Vermette, Augustin
(1891 - 1986)
À sa naissance on lui a donné les noms Joseph Augustin. Ses voisins et ses amis ont raccourci son prénom à « August » et il utilisa ce nom pour toutes fins pratiques.
Né à Saint-Pierre-Jolys le 9 février 1891, il était le fils cadet de Toussaint Vermette et d’Élise Tourond. Il est allé à l’école jusqu’à l’âge de 13 ou 14 ans. Ses études étaient entièrement en français à l’École de Saint-Pierre-Nord. Lorsqu’il quitta l’école pour aider son père à la ferme, sa connaissance de la langue anglaise était alors limitée.
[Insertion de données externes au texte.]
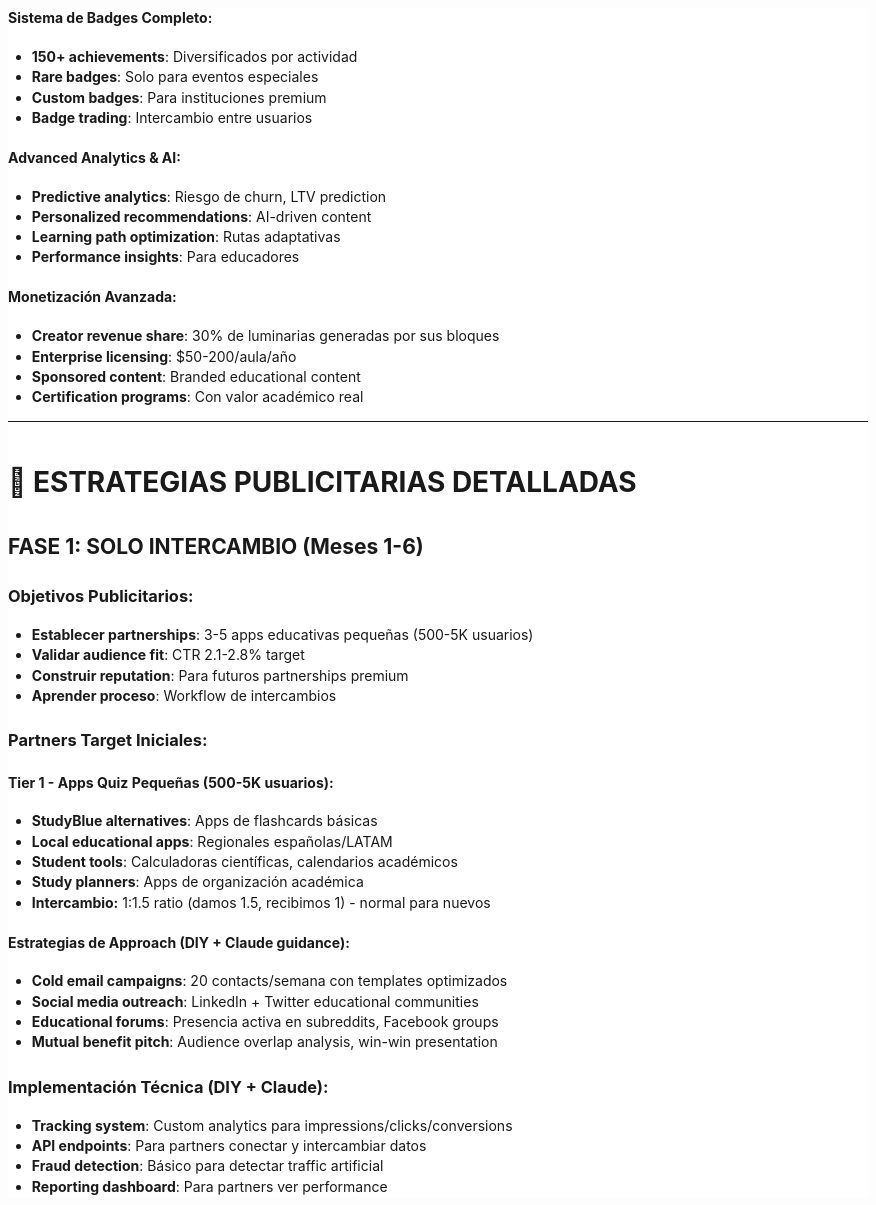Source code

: #### **Sistema de Badges Completo:**
- **150+ achievements**: Diversificados por actividad
- **Rare badges**: Solo para eventos especiales  
- **Custom badges**: Para instituciones premium
- **Badge trading**: Intercambio entre usuarios

#### **Advanced Analytics & AI:**
- **Predictive analytics**: Riesgo de churn, LTV prediction
- **Personalized recommendations**: AI-driven content
- **Learning path optimization**: Rutas adaptativas
- **Performance insights**: Para educadores

#### **Monetización Avanzada:**
- **Creator revenue share**: 30% de luminarias generadas por sus bloques
- **Enterprise licensing**: $50-200/aula/año
- **Sponsored content**: Branded educational content
- **Certification programs**: Con valor académico real

---

# 📢 **ESTRATEGIAS PUBLICITARIAS DETALLADAS**

## **FASE 1: SOLO INTERCAMBIO (Meses 1-6)**

### **Objetivos Publicitarios:**
- **Establecer partnerships**: 3-5 apps educativas pequeñas (500-5K usuarios)
- **Validar audience fit**: CTR 2.1-2.8% target
- **Construir reputation**: Para futuros partnerships premium
- **Aprender proceso**: Workflow de intercambios

### **Partners Target Iniciales:**

#### **Tier 1 - Apps Quiz Pequeñas (500-5K usuarios):**
- **StudyBlue alternatives**: Apps de flashcards básicas
- **Local educational apps**: Regionales españolas/LATAM
- **Student tools**: Calculadoras científicas, calendarios académicos
- **Study planners**: Apps de organización académica
- **Intercambio:** 1:1.5 ratio (damos 1.5, recibimos 1) - normal para nuevos

#### **Estrategias de Approach (DIY + Claude guidance):**
- **Cold email campaigns**: 20 contacts/semana con templates optimizados
- **Social media outreach**: LinkedIn + Twitter educational communities
- **Educational forums**: Presencia activa en subreddits, Facebook groups
- **Mutual benefit pitch**: Audience overlap analysis, win-win presentation

### **Implementación Técnica (DIY + Claude):**
- **Tracking system**: Custom analytics para impressions/clicks/conversions
- **API endpoints**: Para partners conectar y intercambiar datos
- **Fraud detection**: Básico para detectar traffic artificial
- **Reporting dashboard**: Para partners ver performance
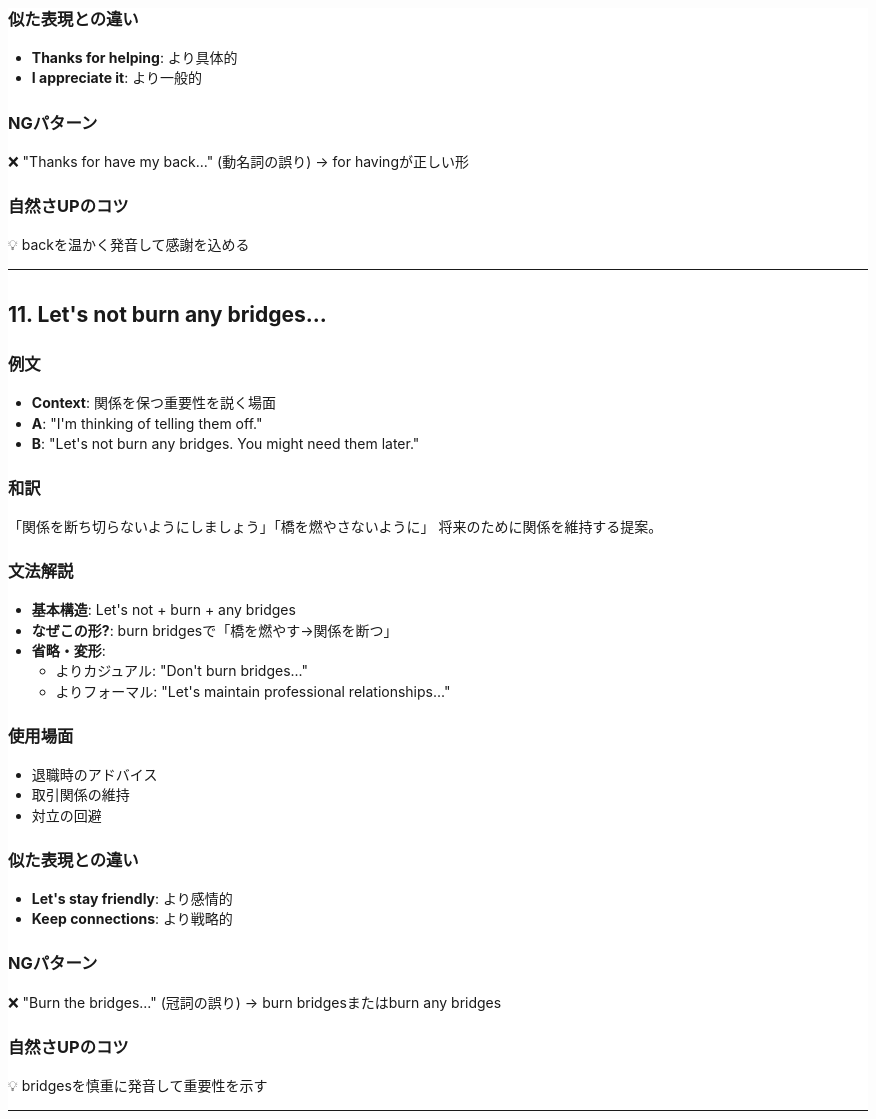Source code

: ### 似た表現との違い
- **Thanks for helping**: より具体的
- **I appreciate it**: より一般的

### NGパターン
❌ "Thanks for have my back..." (動名詞の誤り)
→ for havingが正しい形

### 自然さUPのコツ
💡 backを温かく発音して感謝を込める

---

## 11. Let's not burn any bridges...

### 例文
- **Context**: 関係を保つ重要性を説く場面
- **A**: "I'm thinking of telling them off."
- **B**: "Let's not burn any bridges. You might need them later."

### 和訳
「関係を断ち切らないようにしましょう」「橋を燃やさないように」
将来のために関係を維持する提案。

### 文法解説
- **基本構造**: Let's not + burn + any bridges
- **なぜこの形?**: burn bridgesで「橋を燃やす→関係を断つ」
- **省略・変形**:
  - よりカジュアル: "Don't burn bridges..."
  - よりフォーマル: "Let's maintain professional relationships..."

### 使用場面
- 退職時のアドバイス
- 取引関係の維持
- 対立の回避

### 似た表現との違い
- **Let's stay friendly**: より感情的
- **Keep connections**: より戦略的

### NGパターン
❌ "Burn the bridges..." (冠詞の誤り)
→ burn bridgesまたはburn any bridges

### 自然さUPのコツ
💡 bridgesを慎重に発音して重要性を示す

---
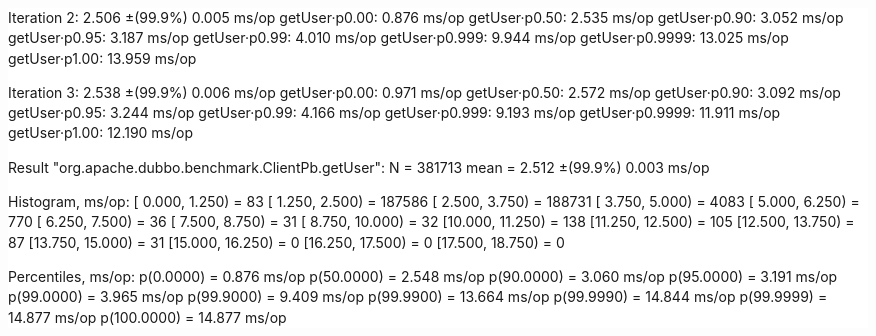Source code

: Iteration   2: 2.506 ±(99.9%) 0.005 ms/op
                 getUser·p0.00:   0.876 ms/op
                 getUser·p0.50:   2.535 ms/op
                 getUser·p0.90:   3.052 ms/op
                 getUser·p0.95:   3.187 ms/op
                 getUser·p0.99:   4.010 ms/op
                 getUser·p0.999:  9.944 ms/op
                 getUser·p0.9999: 13.025 ms/op
                 getUser·p1.00:   13.959 ms/op

Iteration   3: 2.538 ±(99.9%) 0.006 ms/op
                 getUser·p0.00:   0.971 ms/op
                 getUser·p0.50:   2.572 ms/op
                 getUser·p0.90:   3.092 ms/op
                 getUser·p0.95:   3.244 ms/op
                 getUser·p0.99:   4.166 ms/op
                 getUser·p0.999:  9.193 ms/op
                 getUser·p0.9999: 11.911 ms/op
                 getUser·p1.00:   12.190 ms/op



Result "org.apache.dubbo.benchmark.ClientPb.getUser":
  N = 381713
  mean =      2.512 ±(99.9%) 0.003 ms/op

  Histogram, ms/op:
    [ 0.000,  1.250) = 83 
    [ 1.250,  2.500) = 187586 
    [ 2.500,  3.750) = 188731 
    [ 3.750,  5.000) = 4083 
    [ 5.000,  6.250) = 770 
    [ 6.250,  7.500) = 36 
    [ 7.500,  8.750) = 31 
    [ 8.750, 10.000) = 32 
    [10.000, 11.250) = 138 
    [11.250, 12.500) = 105 
    [12.500, 13.750) = 87 
    [13.750, 15.000) = 31 
    [15.000, 16.250) = 0 
    [16.250, 17.500) = 0 
    [17.500, 18.750) = 0 

  Percentiles, ms/op:
      p(0.0000) =      0.876 ms/op
     p(50.0000) =      2.548 ms/op
     p(90.0000) =      3.060 ms/op
     p(95.0000) =      3.191 ms/op
     p(99.0000) =      3.965 ms/op
     p(99.9000) =      9.409 ms/op
     p(99.9900) =     13.664 ms/op
     p(99.9990) =     14.844 ms/op
     p(99.9999) =     14.877 ms/op
    p(100.0000) =     14.877 ms/op
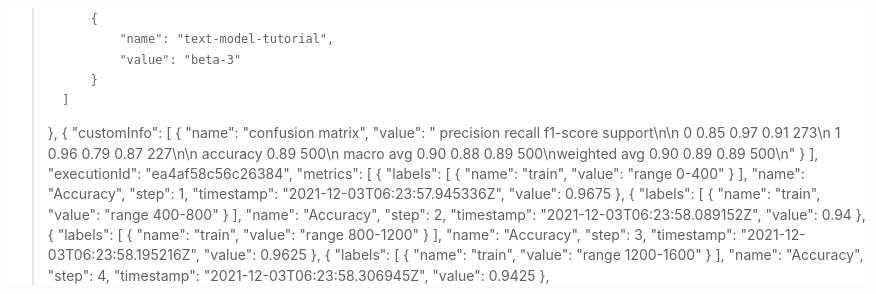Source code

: > 			{
> 				"name": "text-model-tutorial",
> 				"value": "beta-3"
> 			}
> 		]
> 	},
> 	{
> 	"customInfo": [
> 		{
> 		"name": "confusion matrix",
> 		"value": " precision recall f1-score support\n\n 0 0.85 0.97 0.91 273\n 1 0.96 0.79 0.87 227\n\n accuracy 0.89 500\n macro avg 0.90 0.88 0.89 500\nweighted avg 0.90 0.89 0.89 500\n"
> 		}
> 	],
> 	"executionId": "ea4af58c56c26384",
> 	"metrics": [
> 		{
> 		"labels": [
> 				{
> 				"name": "train",
> 				"value": "range 0-400"
> 				}
> 			],
> 			"name": "Accuracy",
> 			"step": 1,
> 			"timestamp": "2021-12-03T06:23:57.945336Z",
> 			"value": 0.9675
> 		},
> 		{
> 			"labels": [
> 				{
> 					"name": "train",
> 					"value": "range 400-800"
> 				}
> 			],
> 			"name": "Accuracy",
> 			"step": 2,
> 			"timestamp": "2021-12-03T06:23:58.089152Z",
> 			"value": 0.94
> 		},
> 		{
> 			"labels": [
> 				{
> 					"name": "train",
> 					"value": "range 800-1200"
> 				}
> 			],
> 			"name": "Accuracy",
> 			"step": 3,
> 			"timestamp": "2021-12-03T06:23:58.195216Z",
> 			"value": 0.9625
> 		},
> 		{
> 			"labels": [
> 				{
> 					"name": "train",
> 					"value": "range 1200-1600"
> 				}
> 			],
> 			"name": "Accuracy",
> 			"step": 4,
> 			"timestamp": "2021-12-03T06:23:58.306945Z",
> 			"value": 0.9425
> 		},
Avec le premier dollar qu’il gagna, il s’abonna au journal Prairie Farmer pour continuer à apprendre la langue qui devenait la langue des affaires au Manitoba.
Il a premièrement épousé Maria Desjardins de La Broquerie en 1914. Elle est décédée de tuberculose sept mois plus tard n’ayant mis au monde aucun enfant.
Augustin cultiva la terre léguée par son père avec des chevaux, car il n’avait jamais voulu un tracteur. Il évitait les dettes. Augustin se remaria le 14 janvier 1918. Philomène Gladue, une nièce de Louis Riel, était sa nouvelle épouse et ensemble ils ont élevé dix enfants – cinq garçons et cinq filles.
Il était un grand lecteur, dévorant tous les livres qu’il pouvait obtenir. Il aimait beaucoup les politiques aussi et il connaissait presque chaque projet de loi présenté à la Chambre des Communes. Il les étudiait méticuleusement avant et après qu’ils soient adoptés. Ceci lui mérita le nom d’ « avocat » qu’il n’aimait pas, car les compliments le rendaient très humble.
Il est devenu commissaire d’école, président de la commission scolaire ainsi que secrétaire-trésorier de l’Union nationale métisse de Saint-Joseph pour plusieurs années.
Augustin Vermette était un supporteur inébranlable du Parti libéral et n’avait jamais voté pour le Parti conservateur. Il référait à ce dernier comme étant « le parti qui pend les gens ».
Il était intelligent avec un sens de justice remarquable et il était un peu philosophe. Il avait un sens d’humour agréable. Il aimait les enfants et rien ne lui faisait autant plaisir que d’avoir leur attention et de leur raconter des histoires vraies ou imaginaires. Il les taquinait constamment.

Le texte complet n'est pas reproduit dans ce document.